Pier speelt al vanaf zijn twaalfde trompet bij Con Amore. Hij studeerde af aan het Conservatorium en onlangs behaalde hij zijn bevoegdheid voor docent muziek. Pier is dirigent en geeft onder andere les aan Wit Lof.
Hoe kom je aan die naam Wit Lof?
Je spreekt het uit als witlof maar er word with love bedoeld. Ja, dat is natuurlijk een woordgrap, hè?
Con Amore betekent ook ‘met liefde’. Dat is de grap van Guus Janssen, aan de bar bedacht. Goed hè?’
Hoeveel leden heeft Wit Lof?
‘Eens kijken, ongeveer vijftien nu. Bij Wit Lof zitten leerlingen die nog in opleiding zijn voor het orkest. Maar om een volwaardig orkestgeluid te krijgen wordt Wit Lof aangevuld met leden van Con Amore.
Bijvoorbeeld types als Marleen (hij wijst op zijn vriendin die lief terug lacht). Ook Ruud Geerts speelt mee, dat vindt hij gewoon leuk, net zoals Luuk Mulders en een aantal jeugdleden die hun B-diploma al wel hebben. Als je het B-diploma hebt, kun je bij het grote orkest spelen.’
Wat moet je kunnen voordat je bij Wit Lof mag spelen?
‘Nou, als je ongeveer een jaar je instrument bespeelt, dan kun je er wel bij. Je leert het instrument van je keuze bespelen bij Con Amore. Er zijn drie docenten binnen de vereniging. Joost Janssen doet al het slagwerk, Henk van Delzen doet het hout, dat zijn klarinet, saxofoon, fluit en zo. En ik ben de docent voor het koper, trompet, trombone en tuba.’

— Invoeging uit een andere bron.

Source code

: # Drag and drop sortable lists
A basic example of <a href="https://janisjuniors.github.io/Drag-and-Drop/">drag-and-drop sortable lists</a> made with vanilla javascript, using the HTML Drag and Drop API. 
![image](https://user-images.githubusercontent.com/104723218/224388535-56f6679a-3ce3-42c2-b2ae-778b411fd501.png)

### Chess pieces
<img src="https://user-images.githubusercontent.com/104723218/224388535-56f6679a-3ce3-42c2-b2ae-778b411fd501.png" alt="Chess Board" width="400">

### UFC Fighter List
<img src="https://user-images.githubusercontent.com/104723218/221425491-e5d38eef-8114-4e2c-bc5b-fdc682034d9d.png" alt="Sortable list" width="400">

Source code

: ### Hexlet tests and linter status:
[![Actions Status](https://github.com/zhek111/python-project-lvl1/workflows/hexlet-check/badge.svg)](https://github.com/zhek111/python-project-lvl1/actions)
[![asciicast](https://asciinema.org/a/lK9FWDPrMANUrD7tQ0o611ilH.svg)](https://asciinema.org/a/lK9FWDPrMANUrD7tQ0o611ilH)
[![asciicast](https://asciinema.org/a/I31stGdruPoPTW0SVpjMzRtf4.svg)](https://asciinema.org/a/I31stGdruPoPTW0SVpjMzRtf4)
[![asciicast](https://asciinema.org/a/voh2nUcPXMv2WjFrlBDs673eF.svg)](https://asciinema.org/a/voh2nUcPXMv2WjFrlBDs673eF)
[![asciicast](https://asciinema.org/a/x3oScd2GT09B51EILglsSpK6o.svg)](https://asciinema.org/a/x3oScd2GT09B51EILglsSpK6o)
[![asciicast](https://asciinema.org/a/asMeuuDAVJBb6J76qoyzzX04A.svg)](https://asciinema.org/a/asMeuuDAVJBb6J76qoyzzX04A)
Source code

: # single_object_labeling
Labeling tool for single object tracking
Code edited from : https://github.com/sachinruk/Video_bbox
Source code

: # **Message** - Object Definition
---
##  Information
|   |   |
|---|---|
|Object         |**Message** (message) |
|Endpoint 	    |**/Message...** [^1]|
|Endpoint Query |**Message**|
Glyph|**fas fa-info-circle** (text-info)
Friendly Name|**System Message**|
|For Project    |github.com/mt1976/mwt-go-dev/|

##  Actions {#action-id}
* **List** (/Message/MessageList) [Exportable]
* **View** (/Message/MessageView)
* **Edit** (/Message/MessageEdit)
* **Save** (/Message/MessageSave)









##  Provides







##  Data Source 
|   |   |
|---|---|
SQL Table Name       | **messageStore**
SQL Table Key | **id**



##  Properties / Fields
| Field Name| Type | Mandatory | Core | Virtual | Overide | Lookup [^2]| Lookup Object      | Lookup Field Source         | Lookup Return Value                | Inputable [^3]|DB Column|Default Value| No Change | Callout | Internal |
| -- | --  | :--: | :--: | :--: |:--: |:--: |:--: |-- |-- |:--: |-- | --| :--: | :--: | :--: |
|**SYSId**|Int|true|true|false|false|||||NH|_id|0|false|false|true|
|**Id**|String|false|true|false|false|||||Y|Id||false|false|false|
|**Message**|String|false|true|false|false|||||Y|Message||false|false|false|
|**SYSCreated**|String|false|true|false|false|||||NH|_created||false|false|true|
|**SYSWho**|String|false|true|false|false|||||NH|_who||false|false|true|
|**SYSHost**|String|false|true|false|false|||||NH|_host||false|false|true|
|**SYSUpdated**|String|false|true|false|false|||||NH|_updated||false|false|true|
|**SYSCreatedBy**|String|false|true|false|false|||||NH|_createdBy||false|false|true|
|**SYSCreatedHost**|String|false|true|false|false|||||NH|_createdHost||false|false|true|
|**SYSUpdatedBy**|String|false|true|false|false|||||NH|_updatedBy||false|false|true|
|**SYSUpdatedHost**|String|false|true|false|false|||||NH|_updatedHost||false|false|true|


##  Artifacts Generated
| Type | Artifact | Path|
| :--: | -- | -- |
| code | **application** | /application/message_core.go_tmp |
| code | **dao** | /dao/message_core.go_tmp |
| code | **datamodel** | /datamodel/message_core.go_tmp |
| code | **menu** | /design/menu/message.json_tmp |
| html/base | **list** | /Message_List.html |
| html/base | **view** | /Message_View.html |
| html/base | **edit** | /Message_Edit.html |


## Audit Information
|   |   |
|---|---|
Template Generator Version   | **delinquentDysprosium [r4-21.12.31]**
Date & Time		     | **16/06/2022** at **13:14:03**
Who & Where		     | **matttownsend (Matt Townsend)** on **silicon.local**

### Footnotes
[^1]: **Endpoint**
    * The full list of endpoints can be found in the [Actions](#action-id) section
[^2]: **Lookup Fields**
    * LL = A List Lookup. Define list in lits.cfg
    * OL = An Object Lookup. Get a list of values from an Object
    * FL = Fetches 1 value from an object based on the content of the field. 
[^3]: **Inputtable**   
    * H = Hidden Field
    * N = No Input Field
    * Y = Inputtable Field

Valt een saxofoon onder het ‘hout’? Wat is er van hout aan een saxo- foon?
‘Het rietje’.
Als ik een instrument wil leren bespelen, bijvoorbeeld trombone of sousafoon, moet ik dan eerst beginnen met een blokfluit?
‘Dat was vroeger wel zo maar sinds kort niet meer. Kinderen vinden dat over het algemeen saai. Er zijn nu snuffelcursussen.
Die worden hier bij de basisschool ook aangeboden. De leerlingen kunnen verschillende instrumenten proberen. Die mogen ze ook mee naar huis nemen. Als ze dan hun keus gemaakt hebben dan kunnen ze gelijk op les. Ikzelf heb nog wel op blokfluit-les gezeten. Dat was in een grote groep. Ik vond het niet zo moeilijk, dus ik oefende thuis ook niet zo veel. Mijn moeder dacht dan dat ik het niet leuk vond. Dus ik mocht ook niet direct door naar een nieuw instrument. Ik moest eerst bewijzen dat ik daar echt zin in had.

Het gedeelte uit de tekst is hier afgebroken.